During the reign of Rome, cheese was used as everyday food by both rich and poor, with cheese making becoming a certified art that was praised by food lovers. Historian records from that time remain today, describing ancient ways of making many types of cheese that were made all over the Roman Empire. Sadly after the fall of Roman Empire, trade routes all around the Europe collapsed, preventing easy sharing of information and goods, bringing back cheese making into a highly competitive local production. This made cheeses from individual countries many more diverse, with France, Italy and England leading the way with between 400 and 700 cheese types each. Many of today’s popular cheeses were made before the arrival of Renaissance and establishment of new trading routes – Cheddar around 1200 and Parmesan in late 1590s. Many other came in 17th and 18th century.
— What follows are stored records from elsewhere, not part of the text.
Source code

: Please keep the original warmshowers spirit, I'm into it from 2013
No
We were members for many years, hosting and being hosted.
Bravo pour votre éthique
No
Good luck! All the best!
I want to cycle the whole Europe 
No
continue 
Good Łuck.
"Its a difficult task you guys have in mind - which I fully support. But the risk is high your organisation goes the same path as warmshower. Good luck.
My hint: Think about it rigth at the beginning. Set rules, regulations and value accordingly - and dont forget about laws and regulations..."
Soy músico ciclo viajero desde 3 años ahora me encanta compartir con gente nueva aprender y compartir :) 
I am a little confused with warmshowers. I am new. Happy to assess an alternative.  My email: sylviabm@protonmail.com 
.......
With the arrival of Renaissance and advanced in naval travel, cheese exited the shores of Europe and spread all around the world. Many Asian cultures never heard of Cheese before (not counting India, which had long history with cheese), and same was the case with Americas. Organized production of cheese arrived in Europe in 1815 with the establishment of first cheese factory in Switzerland, but mass success was found only after dairy farmer Jesse Williams formed assembly line cheese factory in USA in 1851. Just decades later, cheese production exploded in North America, with factories surpassing home production by the time of WW2.
In modern times, factory production of cheese vastly surpasses home production, although many most respected cheeses are made using centuries old recipes that require careful manual handling of all cheese making processes.